++++ Dataset content ++++

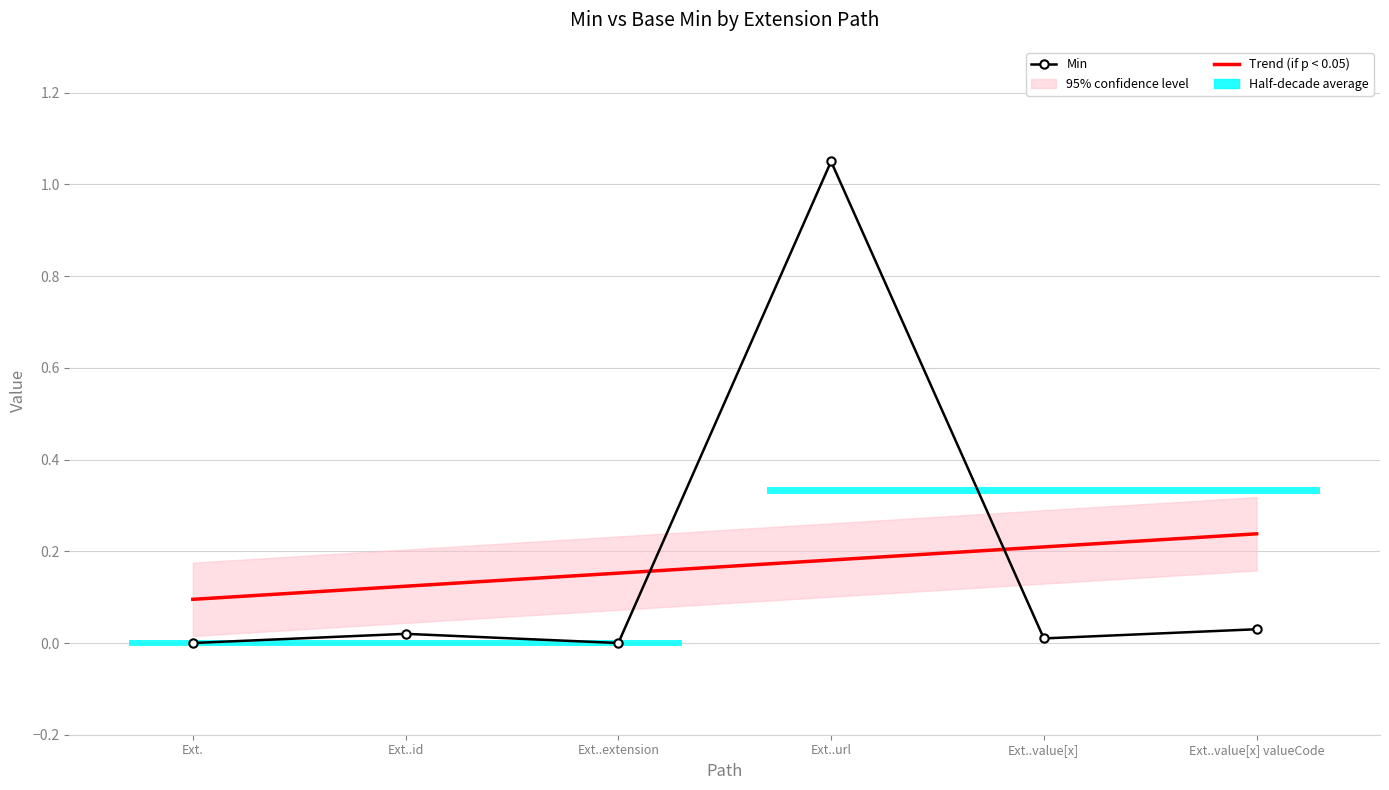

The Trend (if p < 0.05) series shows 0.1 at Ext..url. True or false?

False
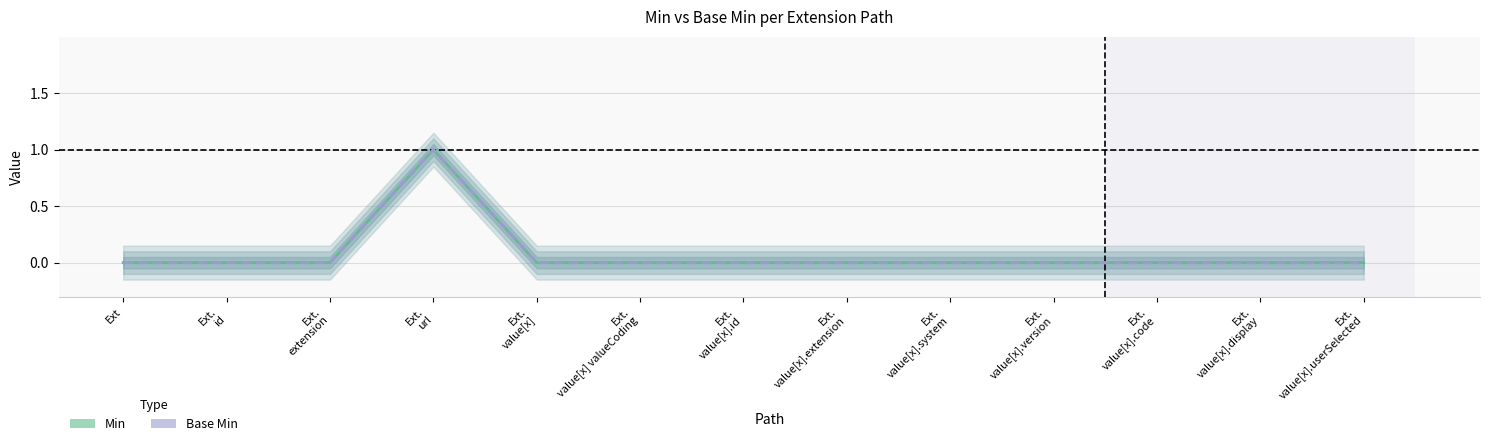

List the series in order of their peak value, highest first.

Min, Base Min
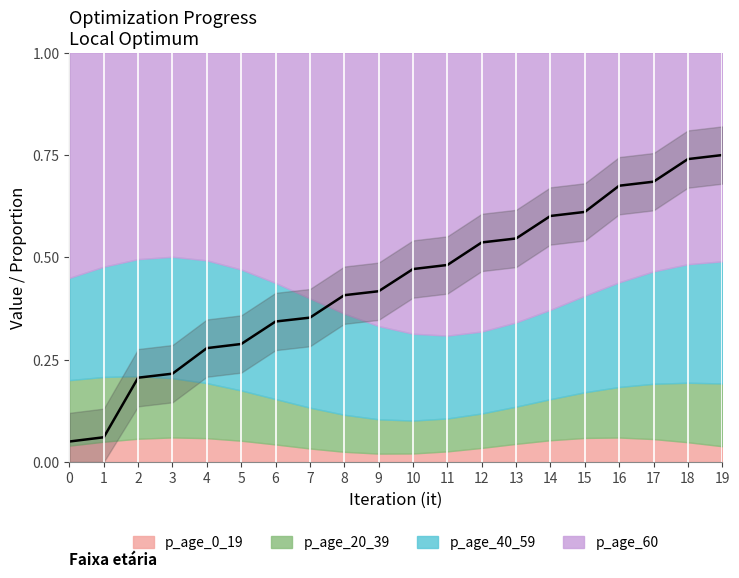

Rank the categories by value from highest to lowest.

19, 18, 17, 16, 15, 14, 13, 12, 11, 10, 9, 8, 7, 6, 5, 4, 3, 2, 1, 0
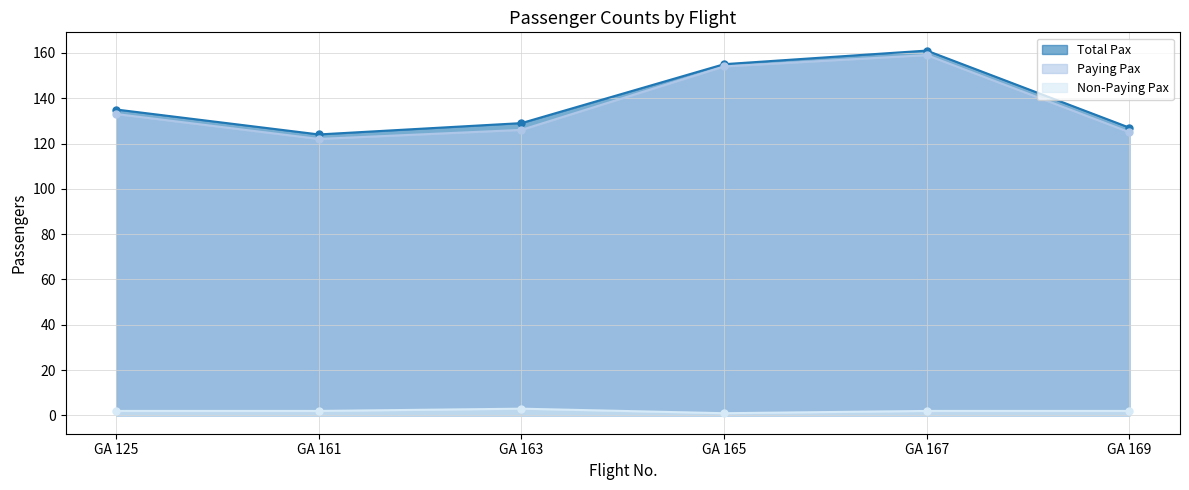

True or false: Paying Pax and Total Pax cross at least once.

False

++++
++++ Dataset content ++++

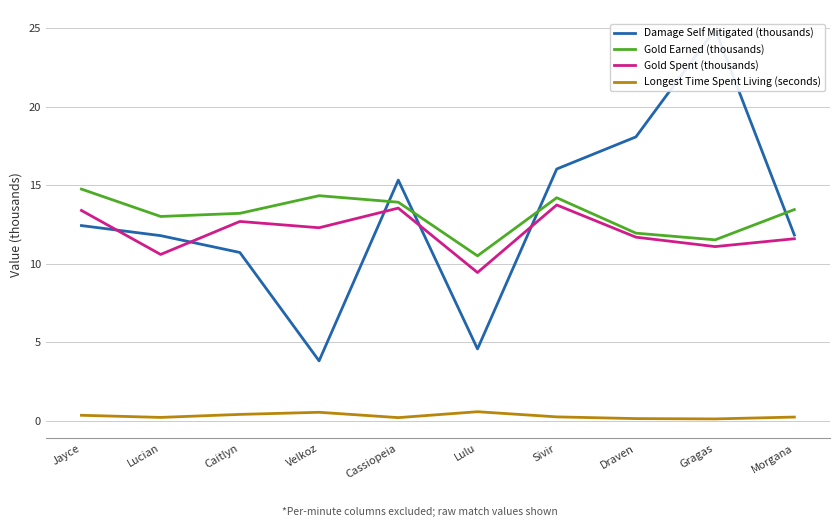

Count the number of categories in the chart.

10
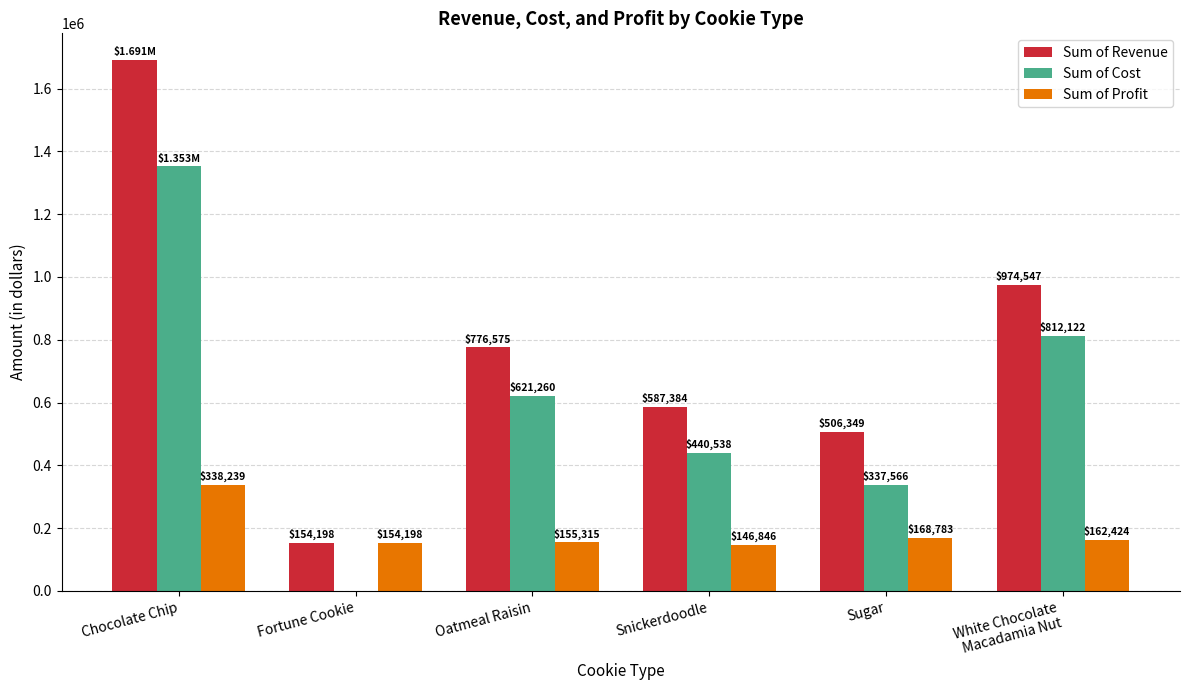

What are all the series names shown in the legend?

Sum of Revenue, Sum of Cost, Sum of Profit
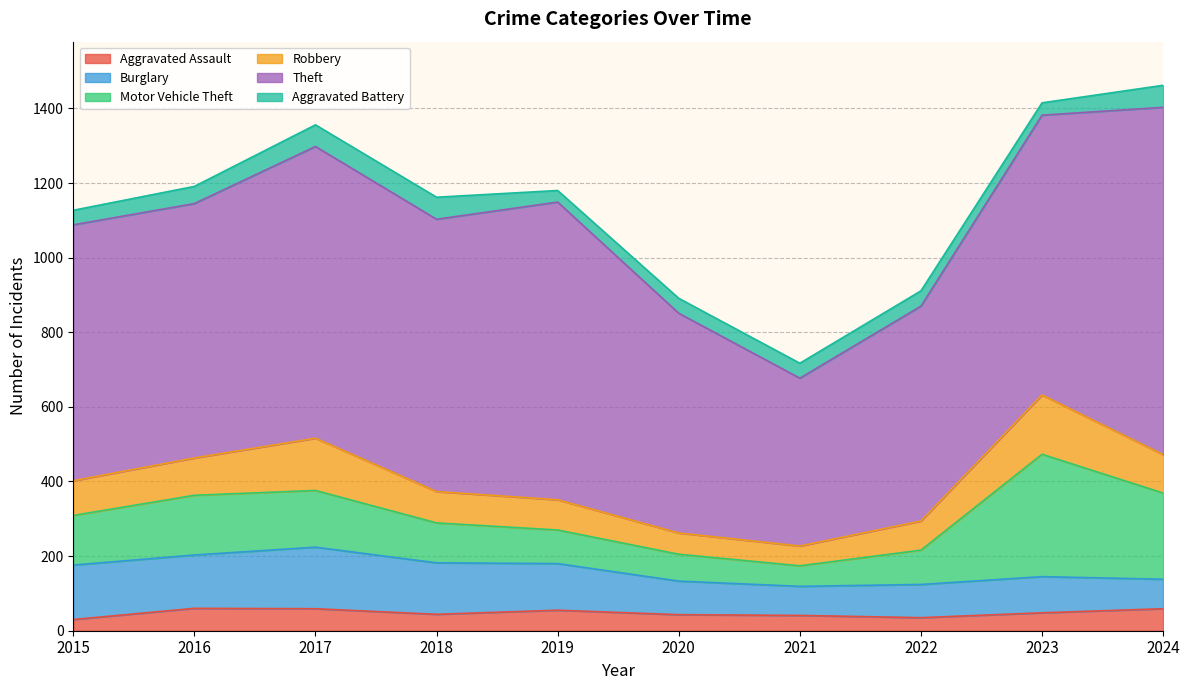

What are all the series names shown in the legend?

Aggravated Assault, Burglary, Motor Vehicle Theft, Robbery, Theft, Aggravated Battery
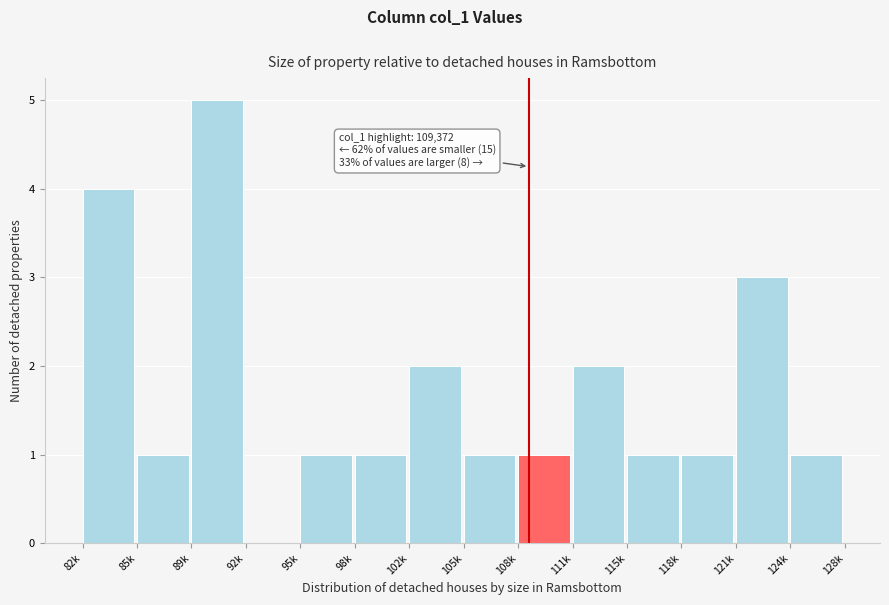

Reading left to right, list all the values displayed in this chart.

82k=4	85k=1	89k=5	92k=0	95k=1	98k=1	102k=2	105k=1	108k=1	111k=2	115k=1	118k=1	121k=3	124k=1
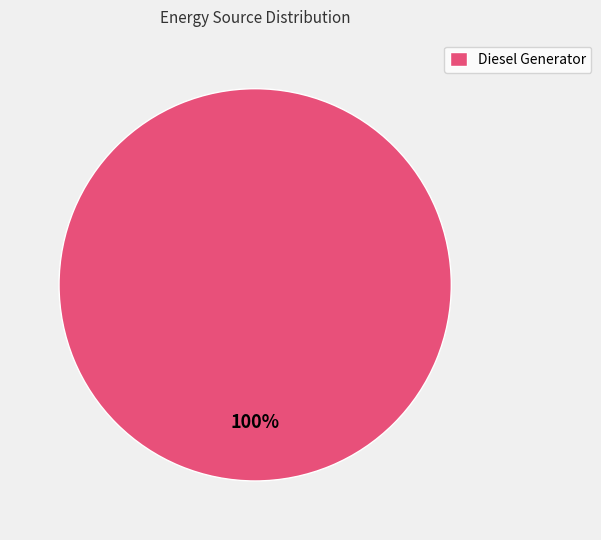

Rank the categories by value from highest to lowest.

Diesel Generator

++++

▸ Assigned task: Can you copy out the listing above, word for word, from the line containing "The Trend (if" through the line containing "True or false: Paying", leaving out the pictures?

▸ Expected answer:
The Trend (if p < 0.05) series shows 0.1 at Ext..url. True or false?

False

List the series in order of their peak value, highest first.

Min, Base Min

Rank the categories by value from highest to lowest.

19, 18, 17, 16, 15, 14, 13, 12, 11, 10, 9, 8, 7, 6, 5, 4, 3, 2, 1, 0

True or false: Paying Pax and Total Pax cross at least once.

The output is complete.